[RECORDS FOR THIS TASK]
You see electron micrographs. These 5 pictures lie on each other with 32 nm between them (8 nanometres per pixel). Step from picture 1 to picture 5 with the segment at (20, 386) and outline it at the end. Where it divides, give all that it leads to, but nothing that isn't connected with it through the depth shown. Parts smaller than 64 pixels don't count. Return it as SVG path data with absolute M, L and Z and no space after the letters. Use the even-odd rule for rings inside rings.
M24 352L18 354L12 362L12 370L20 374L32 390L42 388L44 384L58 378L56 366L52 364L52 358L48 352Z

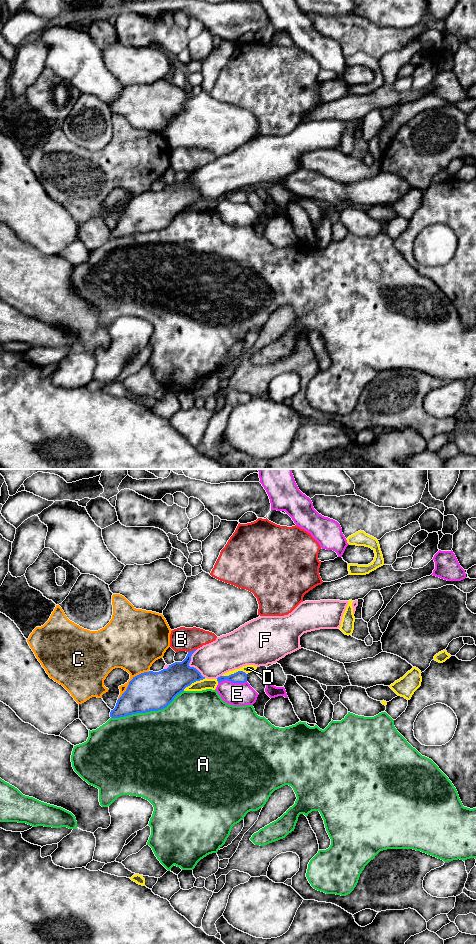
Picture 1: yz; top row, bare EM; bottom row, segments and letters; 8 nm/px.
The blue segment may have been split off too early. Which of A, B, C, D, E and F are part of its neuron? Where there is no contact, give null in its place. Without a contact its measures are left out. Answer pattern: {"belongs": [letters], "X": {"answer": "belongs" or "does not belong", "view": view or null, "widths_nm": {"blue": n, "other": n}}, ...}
{"belongs": [], "A": {"answer": "does not belong", "view": "yz", "widths_nm": {"blue": 320, "other": 480}}, "B": {"answer": "does not belong", "view": "yz", "widths_nm": {"blue": 220, "other": 190}}, "C": {"answer": "does not belong", "view": "yz", "widths_nm": {"blue": 320, "other": 340}}, "D": {"answer": "does not belong", "view": "yz", "widths_nm": {"blue": 100, "other": 60}}, "E": {"answer": "does not belong", "view": "yz", "widths_nm": {"blue": 100, "other": 190}}, "F": {"answer": "does not belong", "view": "yz", "widths_nm": {"blue": 240, "other": 280}}}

[TASK TO COMPLETE] Return the material in full and unaltered, minus its pictures.

[ANSWER TO THE PROBLEM]
You see electron micrographs. These 5 pictures lie on each other with 32 nm between them (8 nanometres per pixel). Step from picture 1 to picture 5 with the segment at (20, 386) and outline it at the end. Where it divides, give all that it leads to, but nothing that isn't connected with it through the depth shown. Parts smaller than 64 pixels don't count. Return it as SVG path data with absolute M, L and Z and no space after the letters. Use the even-odd rule for rings inside rings.
M24 352L18 354L12 362L12 370L20 374L32 390L42 388L44 384L58 378L56 366L52 364L52 358L48 352Z

Picture 1: yz; top row, bare EM; bottom row, segments and letters; 8 nm/px.
The blue segment may have been split off too early. Which of A, B, C, D, E and F are part of its neuron? Where there is no contact, give null in its place. Without a contact its measures are left out. Answer pattern: {"belongs": [letters], "X": {"answer": "belongs" or "does not belong", "view": view or null, "widths_nm": {"blue": n, "other": n}}, ...}
{"belongs": [], "A": {"answer": "does not belong", "view": "yz", "widths_nm": {"blue": 320, "other": 480}}, "B": {"answer": "does not belong", "view": "yz", "widths_nm": {"blue": 220, "other": 190}}, "C": {"answer": "does not belong", "view": "yz", "widths_nm": {"blue": 320, "other": 340}}, "D": {"answer": "does not belong", "view": "yz", "widths_nm": {"blue": 100, "other": 60}}, "E": {"answer": "does not belong", "view": "yz", "widths_nm": {"blue": 100, "other": 190}}, "F": {"answer": "does not belong", "view": "yz", "widths_nm": {"blue": 240, "other": 280}}}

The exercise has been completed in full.